SOURCE EXCERPT:
Maarten Lankhorst Aug. 19, 2013, 7:37 p.m. UTC | #2

Op 19-08-13 14:35, Christian König schreef:
> Am 19.08.2013 12:17, schrieb Maarten Lankhorst:
>> [SNIP]
>> @@ -190,25 +225,24 @@ void radeon_fence_process(struct radeon_device *rdev, int ring)
>>           }
>>       } while (atomic64_xchg(&rdev->fence_drv[ring].last_seq, seq) > seq);
>>   -    if (wake) {
>> +    if (wake)
>>           rdev->fence_drv[ring].last_activity = jiffies;
>> -        wake_up_all(&rdev->fence_queue);
>> -    }
>> +    return wake;
>>   }
>
> Very bad idea, when sequence numbers change, you always want to wake up the whole fence queue here.
Yes, and the callers of this function call wake_up_all or wake_up_all_locked themselves, based on the return value..

>> [SNIP]
>> +/**
>> + * radeon_fence_enable_signaling - enable signalling on fence
>> + * @fence: fence
>> + *
>> + * This function is called with fence_queue lock held, and adds a callback
>> + * to fence_queue that checks if this fence is signaled, and if so it
>> + * signals the fence and removes itself.
>> + */
>> +static bool radeon_fence_enable_signaling(struct fence *f)
>> +{
>> +    struct radeon_fence *fence = to_radeon_fence(f);
>> +
>> +    if (atomic64_read(&fence->rdev->fence_drv[fence->ring].last_seq) >= fence->seq ||
>> +        !fence->rdev->ddev->irq_enabled)
>> +        return false;
>> +
>
> Do I get that right that you rely on IRQs to be enabled and working here? Cause that would be a quite bad idea from the conceptual side.
For cross-device synchronization it would be nice to have working irqs, it allows signalling fences faster,
and it allows for callbacks on completion to be called. For internal usage it's no more required than it was before.
>> +    radeon_irq_kms_sw_irq_get(fence->rdev, fence->ring);
>> +
>> +    if (__radeon_fence_process(fence->rdev, fence->ring))
>> +        wake_up_all_locked(&fence->rdev->fence_queue);
>> +
>> +    /* did fence get signaled after we enabled the sw irq? */
>> +    if (atomic64_read(&fence->rdev->fence_drv[fence->ring].last_seq) >= fence->seq) {
>> +        radeon_irq_kms_sw_irq_put(fence->rdev, fence->ring);
>> +        return false;
>> +    }
>> +
>> +    fence->fence_wake.flags = 0;
>> +    fence->fence_wake.private = NULL;
>> +    fence->fence_wake.func = radeon_fence_check_signaled;
>> +    __add_wait_queue(&fence->rdev->fence_queue, &fence->fence_wake);
>> +    fence_get(f);
>> +
>> +    return true;
>> +}
>> +
>>   /**
>>    * radeon_fence_signaled - check if a fence has signaled
>>    *
>>
>
> Christian.

DATA:
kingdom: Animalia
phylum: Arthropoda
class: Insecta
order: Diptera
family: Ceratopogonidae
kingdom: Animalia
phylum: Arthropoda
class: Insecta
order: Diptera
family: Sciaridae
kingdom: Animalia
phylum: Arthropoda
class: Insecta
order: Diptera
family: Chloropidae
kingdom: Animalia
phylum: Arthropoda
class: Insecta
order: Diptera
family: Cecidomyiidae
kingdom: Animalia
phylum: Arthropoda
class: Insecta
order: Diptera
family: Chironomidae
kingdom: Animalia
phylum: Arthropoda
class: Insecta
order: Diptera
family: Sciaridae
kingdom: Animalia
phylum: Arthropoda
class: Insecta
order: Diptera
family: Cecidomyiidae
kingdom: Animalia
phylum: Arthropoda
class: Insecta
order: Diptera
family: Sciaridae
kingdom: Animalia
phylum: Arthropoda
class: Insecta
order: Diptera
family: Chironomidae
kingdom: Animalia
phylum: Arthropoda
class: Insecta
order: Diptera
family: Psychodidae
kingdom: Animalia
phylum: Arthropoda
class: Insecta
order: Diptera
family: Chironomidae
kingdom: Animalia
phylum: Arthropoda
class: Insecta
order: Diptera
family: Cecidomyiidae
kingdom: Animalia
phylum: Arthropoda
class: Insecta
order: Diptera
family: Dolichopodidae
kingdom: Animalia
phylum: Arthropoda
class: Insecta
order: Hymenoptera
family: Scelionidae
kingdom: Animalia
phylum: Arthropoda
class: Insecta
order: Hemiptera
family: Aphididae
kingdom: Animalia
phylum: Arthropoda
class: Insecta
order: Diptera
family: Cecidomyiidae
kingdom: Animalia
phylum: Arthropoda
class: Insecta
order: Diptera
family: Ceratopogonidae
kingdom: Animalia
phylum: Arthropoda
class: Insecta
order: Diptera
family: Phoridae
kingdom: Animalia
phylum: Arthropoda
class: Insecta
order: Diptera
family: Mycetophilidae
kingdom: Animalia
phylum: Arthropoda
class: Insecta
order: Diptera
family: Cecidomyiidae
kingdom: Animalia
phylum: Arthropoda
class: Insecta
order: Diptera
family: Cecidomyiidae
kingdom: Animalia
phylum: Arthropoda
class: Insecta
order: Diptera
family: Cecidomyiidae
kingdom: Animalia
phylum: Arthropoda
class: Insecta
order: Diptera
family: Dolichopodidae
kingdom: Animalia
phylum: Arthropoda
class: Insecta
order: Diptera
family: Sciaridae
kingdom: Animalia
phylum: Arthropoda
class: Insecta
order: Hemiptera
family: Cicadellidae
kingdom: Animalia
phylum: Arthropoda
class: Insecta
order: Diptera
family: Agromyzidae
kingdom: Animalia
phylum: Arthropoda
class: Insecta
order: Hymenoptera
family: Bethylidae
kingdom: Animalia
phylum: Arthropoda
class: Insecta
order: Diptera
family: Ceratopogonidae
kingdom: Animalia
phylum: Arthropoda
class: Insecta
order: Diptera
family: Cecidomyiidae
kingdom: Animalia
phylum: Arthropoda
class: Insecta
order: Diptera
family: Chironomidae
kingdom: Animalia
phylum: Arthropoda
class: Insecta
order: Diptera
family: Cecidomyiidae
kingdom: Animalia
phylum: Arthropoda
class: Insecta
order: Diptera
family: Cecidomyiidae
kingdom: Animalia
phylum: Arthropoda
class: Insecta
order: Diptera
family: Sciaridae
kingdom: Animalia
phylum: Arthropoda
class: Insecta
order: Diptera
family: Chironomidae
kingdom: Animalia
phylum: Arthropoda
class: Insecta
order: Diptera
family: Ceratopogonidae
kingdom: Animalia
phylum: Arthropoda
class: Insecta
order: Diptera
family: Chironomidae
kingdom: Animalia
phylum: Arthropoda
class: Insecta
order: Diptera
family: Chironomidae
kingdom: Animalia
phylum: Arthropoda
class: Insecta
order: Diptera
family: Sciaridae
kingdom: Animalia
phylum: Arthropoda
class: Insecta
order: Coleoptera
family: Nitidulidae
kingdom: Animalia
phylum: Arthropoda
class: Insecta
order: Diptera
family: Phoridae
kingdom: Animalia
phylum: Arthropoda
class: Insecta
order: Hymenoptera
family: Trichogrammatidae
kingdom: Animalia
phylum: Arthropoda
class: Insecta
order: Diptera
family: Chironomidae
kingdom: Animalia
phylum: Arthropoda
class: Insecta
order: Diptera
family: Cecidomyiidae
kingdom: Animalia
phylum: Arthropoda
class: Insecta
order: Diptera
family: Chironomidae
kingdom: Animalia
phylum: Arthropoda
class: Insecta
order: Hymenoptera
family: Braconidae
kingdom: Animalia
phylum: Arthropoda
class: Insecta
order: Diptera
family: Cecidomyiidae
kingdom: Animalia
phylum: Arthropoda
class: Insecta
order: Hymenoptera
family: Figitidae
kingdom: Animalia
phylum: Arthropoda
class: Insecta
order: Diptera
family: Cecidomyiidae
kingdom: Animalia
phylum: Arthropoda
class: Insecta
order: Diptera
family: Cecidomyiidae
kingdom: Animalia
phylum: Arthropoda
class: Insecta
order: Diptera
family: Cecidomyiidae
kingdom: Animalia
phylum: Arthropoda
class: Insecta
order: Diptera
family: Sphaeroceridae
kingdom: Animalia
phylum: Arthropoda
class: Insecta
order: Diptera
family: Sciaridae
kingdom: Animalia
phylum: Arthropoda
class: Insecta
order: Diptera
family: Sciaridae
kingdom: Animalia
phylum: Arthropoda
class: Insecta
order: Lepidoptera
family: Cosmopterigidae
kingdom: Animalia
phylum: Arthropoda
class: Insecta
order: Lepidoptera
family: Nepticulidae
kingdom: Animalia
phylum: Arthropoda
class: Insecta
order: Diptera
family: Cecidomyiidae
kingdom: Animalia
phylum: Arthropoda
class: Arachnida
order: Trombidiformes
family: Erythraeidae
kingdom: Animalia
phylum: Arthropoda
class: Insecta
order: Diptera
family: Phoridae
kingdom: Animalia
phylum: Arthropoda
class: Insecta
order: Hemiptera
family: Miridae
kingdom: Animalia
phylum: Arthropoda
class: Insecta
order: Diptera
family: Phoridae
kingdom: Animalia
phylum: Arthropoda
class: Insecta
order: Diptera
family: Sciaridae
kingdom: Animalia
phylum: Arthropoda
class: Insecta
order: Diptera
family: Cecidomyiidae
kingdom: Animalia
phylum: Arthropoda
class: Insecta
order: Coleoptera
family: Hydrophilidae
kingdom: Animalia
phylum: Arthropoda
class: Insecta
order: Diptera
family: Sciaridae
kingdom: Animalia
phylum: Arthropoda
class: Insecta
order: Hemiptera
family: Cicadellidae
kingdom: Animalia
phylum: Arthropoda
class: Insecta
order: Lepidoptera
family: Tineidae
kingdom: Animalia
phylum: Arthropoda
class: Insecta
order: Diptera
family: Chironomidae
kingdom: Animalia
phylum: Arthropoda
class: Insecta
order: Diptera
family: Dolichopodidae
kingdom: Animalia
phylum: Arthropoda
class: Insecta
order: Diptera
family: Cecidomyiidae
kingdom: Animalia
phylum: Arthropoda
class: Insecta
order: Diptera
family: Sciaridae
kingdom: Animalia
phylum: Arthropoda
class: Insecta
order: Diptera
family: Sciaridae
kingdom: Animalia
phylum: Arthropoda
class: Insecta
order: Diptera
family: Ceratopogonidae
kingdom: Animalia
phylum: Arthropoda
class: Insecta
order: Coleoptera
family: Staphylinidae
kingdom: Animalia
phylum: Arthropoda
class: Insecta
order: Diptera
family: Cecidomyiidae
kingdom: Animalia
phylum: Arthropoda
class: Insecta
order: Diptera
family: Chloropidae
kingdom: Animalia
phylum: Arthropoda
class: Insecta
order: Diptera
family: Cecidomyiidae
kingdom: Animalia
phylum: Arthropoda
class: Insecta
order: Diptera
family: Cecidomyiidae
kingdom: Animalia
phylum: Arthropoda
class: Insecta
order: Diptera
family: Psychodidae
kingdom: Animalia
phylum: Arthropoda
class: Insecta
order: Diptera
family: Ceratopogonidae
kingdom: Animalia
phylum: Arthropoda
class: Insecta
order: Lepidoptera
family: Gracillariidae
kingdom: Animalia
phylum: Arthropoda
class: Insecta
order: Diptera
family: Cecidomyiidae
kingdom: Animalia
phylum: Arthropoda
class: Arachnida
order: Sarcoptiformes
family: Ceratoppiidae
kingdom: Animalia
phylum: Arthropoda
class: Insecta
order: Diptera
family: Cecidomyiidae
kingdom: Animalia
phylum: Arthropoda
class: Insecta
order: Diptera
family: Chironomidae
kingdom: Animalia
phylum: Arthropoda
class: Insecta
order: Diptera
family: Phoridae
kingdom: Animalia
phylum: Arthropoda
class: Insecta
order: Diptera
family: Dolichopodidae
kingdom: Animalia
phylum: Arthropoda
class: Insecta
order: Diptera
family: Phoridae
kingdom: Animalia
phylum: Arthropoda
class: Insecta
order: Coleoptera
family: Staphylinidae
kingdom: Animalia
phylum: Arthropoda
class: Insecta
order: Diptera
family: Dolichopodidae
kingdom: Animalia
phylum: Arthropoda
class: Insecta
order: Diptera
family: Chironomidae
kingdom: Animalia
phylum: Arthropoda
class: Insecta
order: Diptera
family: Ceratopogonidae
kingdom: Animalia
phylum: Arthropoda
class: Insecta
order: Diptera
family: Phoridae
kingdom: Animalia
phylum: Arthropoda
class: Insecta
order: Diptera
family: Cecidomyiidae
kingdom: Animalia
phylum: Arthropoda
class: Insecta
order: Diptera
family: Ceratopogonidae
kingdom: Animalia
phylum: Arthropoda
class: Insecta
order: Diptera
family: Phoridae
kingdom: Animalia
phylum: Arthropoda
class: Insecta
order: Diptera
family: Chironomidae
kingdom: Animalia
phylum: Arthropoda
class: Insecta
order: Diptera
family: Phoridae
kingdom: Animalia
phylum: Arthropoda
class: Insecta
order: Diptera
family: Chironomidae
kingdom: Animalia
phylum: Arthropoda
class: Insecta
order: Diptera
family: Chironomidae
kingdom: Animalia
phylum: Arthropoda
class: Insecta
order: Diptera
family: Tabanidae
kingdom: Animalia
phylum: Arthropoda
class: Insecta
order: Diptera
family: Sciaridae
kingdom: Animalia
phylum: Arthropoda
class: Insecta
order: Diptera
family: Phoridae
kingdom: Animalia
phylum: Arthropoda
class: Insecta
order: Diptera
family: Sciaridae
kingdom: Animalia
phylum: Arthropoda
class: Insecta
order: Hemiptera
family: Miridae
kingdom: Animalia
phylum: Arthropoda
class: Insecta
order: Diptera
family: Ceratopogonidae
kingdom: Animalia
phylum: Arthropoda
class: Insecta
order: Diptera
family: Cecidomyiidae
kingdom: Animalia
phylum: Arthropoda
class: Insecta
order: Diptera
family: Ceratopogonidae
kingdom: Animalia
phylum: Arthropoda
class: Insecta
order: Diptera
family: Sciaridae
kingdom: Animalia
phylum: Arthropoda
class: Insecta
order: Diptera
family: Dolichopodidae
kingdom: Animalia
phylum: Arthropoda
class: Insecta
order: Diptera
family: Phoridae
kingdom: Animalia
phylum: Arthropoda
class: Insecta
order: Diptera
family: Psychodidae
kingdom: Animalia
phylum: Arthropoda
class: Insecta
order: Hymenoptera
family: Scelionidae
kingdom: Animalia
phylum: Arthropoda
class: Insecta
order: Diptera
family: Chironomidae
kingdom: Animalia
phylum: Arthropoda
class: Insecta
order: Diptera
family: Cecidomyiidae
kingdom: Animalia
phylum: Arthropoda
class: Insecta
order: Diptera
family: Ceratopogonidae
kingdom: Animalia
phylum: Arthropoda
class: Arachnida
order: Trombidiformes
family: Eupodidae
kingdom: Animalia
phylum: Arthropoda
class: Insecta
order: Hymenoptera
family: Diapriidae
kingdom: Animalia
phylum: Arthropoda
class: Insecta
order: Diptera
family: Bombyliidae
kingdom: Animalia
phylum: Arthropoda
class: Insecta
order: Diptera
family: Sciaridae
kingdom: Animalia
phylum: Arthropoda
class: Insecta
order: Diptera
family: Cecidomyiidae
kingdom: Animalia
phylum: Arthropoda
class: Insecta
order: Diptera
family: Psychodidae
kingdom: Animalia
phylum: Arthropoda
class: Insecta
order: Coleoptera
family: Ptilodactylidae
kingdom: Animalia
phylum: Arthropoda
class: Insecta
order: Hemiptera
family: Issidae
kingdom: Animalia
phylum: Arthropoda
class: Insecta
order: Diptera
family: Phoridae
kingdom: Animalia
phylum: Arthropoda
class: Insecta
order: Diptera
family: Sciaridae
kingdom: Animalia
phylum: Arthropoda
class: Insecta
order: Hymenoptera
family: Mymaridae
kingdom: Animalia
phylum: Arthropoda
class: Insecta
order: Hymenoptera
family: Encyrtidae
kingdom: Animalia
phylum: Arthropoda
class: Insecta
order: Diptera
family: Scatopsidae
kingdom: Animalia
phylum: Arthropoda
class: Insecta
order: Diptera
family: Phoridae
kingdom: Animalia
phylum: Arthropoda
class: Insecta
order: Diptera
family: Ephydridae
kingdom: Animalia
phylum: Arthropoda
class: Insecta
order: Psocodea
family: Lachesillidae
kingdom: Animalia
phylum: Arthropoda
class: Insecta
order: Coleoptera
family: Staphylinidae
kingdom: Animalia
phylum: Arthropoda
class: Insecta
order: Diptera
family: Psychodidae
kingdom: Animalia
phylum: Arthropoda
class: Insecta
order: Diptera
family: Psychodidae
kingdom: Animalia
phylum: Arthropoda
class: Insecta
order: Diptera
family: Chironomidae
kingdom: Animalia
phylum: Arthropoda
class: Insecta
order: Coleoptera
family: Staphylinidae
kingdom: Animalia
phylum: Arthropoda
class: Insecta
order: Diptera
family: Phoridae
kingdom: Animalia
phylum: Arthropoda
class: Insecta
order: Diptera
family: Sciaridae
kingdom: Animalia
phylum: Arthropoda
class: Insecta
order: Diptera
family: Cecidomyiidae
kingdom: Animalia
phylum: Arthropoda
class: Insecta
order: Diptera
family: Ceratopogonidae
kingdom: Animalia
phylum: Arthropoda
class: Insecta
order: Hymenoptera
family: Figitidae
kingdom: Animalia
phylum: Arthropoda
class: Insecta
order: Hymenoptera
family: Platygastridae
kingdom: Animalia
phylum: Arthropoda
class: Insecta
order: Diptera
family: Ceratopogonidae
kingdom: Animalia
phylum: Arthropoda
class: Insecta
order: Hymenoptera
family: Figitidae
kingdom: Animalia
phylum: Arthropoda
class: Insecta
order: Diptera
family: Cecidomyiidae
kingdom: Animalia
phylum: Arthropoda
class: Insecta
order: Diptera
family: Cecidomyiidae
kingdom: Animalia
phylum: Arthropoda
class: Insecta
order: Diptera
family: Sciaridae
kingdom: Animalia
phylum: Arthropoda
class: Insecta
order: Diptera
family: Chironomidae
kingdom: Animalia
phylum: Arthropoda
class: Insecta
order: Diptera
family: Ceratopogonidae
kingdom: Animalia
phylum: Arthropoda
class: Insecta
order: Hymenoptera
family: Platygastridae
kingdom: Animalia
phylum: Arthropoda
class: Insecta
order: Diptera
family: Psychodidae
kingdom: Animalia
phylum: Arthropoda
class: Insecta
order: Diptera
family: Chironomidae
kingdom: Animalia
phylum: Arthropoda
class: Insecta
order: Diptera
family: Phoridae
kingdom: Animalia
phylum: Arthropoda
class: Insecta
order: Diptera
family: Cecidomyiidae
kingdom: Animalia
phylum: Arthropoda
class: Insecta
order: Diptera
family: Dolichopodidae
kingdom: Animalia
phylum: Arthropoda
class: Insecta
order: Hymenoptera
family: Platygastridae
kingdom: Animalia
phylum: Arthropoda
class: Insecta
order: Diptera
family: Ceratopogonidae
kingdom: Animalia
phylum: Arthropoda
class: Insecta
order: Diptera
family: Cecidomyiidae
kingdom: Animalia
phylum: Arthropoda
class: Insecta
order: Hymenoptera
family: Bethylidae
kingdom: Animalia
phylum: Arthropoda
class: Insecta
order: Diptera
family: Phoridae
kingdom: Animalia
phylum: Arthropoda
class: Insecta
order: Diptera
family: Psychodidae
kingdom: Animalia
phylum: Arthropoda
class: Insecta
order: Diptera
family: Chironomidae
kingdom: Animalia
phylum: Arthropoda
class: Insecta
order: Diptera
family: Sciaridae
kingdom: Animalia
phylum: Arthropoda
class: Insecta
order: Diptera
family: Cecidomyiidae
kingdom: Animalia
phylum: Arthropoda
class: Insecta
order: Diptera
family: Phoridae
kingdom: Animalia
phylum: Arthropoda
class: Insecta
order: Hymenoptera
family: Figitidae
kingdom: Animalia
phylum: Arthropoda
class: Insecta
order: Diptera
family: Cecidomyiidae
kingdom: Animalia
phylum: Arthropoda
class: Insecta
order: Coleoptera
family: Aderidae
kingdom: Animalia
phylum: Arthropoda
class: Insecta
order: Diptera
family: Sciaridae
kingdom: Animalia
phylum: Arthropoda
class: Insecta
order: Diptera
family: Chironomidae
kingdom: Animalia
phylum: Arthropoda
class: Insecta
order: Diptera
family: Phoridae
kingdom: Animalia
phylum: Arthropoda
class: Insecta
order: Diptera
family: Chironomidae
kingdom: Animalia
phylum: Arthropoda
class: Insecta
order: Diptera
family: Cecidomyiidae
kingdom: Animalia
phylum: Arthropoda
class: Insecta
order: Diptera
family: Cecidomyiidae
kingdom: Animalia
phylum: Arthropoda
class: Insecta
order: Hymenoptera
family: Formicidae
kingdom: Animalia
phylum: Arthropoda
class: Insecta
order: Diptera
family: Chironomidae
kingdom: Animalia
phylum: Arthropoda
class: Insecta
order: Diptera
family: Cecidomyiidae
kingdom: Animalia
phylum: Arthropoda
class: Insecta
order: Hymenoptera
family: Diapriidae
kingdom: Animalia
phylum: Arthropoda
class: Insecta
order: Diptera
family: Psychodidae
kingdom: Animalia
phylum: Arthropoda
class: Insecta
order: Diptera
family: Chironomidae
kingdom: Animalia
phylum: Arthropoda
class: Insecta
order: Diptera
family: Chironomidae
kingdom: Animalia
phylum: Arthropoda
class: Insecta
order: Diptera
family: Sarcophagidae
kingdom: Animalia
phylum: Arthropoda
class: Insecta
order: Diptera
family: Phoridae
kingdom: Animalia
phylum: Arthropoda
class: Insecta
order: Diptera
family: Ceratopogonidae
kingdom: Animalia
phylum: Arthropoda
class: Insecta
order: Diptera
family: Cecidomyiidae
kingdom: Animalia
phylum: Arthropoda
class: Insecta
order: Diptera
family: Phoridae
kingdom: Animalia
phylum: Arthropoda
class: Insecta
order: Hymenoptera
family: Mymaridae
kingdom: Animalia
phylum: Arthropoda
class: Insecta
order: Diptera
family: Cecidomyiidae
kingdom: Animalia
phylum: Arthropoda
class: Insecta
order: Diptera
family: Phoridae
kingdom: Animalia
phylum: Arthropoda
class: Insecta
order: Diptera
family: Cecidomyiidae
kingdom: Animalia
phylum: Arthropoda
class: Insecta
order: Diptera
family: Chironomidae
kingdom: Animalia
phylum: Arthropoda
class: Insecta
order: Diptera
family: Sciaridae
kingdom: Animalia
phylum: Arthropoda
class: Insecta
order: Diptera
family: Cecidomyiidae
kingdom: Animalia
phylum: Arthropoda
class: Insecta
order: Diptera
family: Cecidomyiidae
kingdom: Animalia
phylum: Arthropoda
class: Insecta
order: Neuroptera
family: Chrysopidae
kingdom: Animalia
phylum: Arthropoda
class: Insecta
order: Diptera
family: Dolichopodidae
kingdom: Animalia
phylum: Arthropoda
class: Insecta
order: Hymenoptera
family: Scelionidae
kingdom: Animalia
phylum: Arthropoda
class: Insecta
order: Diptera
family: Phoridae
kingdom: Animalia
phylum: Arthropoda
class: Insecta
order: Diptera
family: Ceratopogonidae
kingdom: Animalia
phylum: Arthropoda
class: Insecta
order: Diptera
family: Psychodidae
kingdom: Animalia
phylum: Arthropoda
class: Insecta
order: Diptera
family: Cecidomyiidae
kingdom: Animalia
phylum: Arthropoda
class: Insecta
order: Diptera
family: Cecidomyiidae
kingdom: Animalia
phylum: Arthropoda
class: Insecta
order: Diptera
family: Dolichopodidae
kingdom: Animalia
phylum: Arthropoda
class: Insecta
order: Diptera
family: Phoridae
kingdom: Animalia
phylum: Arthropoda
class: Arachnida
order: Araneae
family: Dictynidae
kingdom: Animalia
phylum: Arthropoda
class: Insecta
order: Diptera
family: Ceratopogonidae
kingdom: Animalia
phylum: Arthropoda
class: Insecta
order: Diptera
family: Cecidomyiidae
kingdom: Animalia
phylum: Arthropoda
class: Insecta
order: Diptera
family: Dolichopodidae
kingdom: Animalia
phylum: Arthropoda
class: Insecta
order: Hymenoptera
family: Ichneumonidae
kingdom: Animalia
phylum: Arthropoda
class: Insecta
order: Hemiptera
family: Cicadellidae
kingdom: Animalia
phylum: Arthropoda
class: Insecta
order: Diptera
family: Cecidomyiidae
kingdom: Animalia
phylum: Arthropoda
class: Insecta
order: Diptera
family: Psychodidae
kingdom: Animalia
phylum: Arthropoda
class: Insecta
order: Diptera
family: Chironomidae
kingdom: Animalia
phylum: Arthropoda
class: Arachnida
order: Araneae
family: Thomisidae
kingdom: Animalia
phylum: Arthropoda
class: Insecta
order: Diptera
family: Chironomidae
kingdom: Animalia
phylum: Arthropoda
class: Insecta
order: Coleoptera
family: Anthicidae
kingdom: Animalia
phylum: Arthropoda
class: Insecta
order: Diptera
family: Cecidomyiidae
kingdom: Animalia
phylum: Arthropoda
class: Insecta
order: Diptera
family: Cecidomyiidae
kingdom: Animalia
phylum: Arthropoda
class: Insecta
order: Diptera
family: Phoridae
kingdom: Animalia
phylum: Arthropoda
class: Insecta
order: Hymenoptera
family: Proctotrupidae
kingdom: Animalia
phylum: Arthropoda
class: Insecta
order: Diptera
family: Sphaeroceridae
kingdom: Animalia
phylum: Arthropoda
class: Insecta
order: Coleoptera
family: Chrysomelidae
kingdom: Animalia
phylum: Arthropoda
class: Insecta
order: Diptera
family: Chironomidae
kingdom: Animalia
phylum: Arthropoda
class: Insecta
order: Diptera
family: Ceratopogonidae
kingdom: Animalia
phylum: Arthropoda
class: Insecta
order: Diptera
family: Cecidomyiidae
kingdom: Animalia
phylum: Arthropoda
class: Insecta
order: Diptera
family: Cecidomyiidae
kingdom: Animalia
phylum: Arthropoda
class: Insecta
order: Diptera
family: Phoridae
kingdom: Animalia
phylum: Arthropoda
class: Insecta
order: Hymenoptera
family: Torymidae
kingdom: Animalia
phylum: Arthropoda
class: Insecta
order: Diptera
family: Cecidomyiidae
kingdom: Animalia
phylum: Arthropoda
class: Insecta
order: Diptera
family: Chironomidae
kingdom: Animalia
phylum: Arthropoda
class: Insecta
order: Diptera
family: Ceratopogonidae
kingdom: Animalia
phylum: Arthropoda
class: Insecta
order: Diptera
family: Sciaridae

WORK TO DO:
a) In the radeon fence review thread, list each field of fence->fence_wake that radeon_fence_enable_signaling assigns, with the value it receives.
b) According to Maarten Lankhorst's reply in the radeon fence review thread, what do the callers of the function do with its return value?
c) Carry on the radeon fence review thread from its final line.

TASK-BY-TASK ANSWERS:
a)
- flags: 0
- private: NULL
- func: radeon_fence_check_signaled

b) They call wake_up_all or wake_up_all_locked themselves, based on the return value.

c)
>
~Maarten

--
To unsubscribe from this list: send the line "unsubscribe linux-media" in
the body of a message to majordomo@vger.kernel.org
More majordomo info at  http://vger.kernel.org/majordomo-info.html

Christian König Aug. 20, 2013, 8:37 a.m. UTC | #3

Am 19.08.2013 21:37, schrieb Maarten Lankhorst:
> Op 19-08-13 14:35, Christian König schreef:
>> Am 19.08.2013 12:17, schrieb Maarten Lankhorst:
>>> [SNIP]
>>> @@ -190,25 +225,24 @@ void radeon_fence_process(struct radeon_device *rdev, int ring)
>>>            }
>>>        } while (atomic64_xchg(&rdev->fence_drv[ring].last_seq, seq) > seq);
>>>    -    if (wake) {
>>> +    if (wake)
>>>            rdev->fence_drv[ring].last_activity = jiffies;
>>> -        wake_up_all(&rdev->fence_queue);
>>> -    }
>>> +    return wake;
>>>    }
>> Very bad idea, when sequence numbers change, you always want to wake up the whole fence queue here.
> Yes, and the callers of this function call wake_up_all or wake_up_all_locked themselves, based on the return value..

And as I said that's a very bad idea. The fence processing shouldn't be 
called with any locks held and should be self responsible for activating 
any waiters.

>
>>> [SNIP]
>>> +/**
>>> + * radeon_fence_enable_signaling - enable signalling on fence
>>> + * @fence: fence
>>> + *
>>> + * This function is called with fence_queue lock held, and adds a callback
>>> + * to fence_queue that checks if this fence is signaled, and if so it
>>> + * signals the fence and removes itself.
>>> + */
>>> +static bool radeon_fence_enable_signaling(struct fence *f)
>>> +{
>>> +    struct radeon_fence *fence = to_radeon_fence(f);
>>> +
>>> +    if (atomic64_read(&fence->rdev->fence_drv[fence->ring].last_seq) >= fence->seq ||
>>> +        !fence->rdev->ddev->irq_enabled)
>>> +        return false;
>>> +
>> Do I get that right that you rely on IRQs to be enabled and working here? Cause that would be a quite bad idea from the conceptual side.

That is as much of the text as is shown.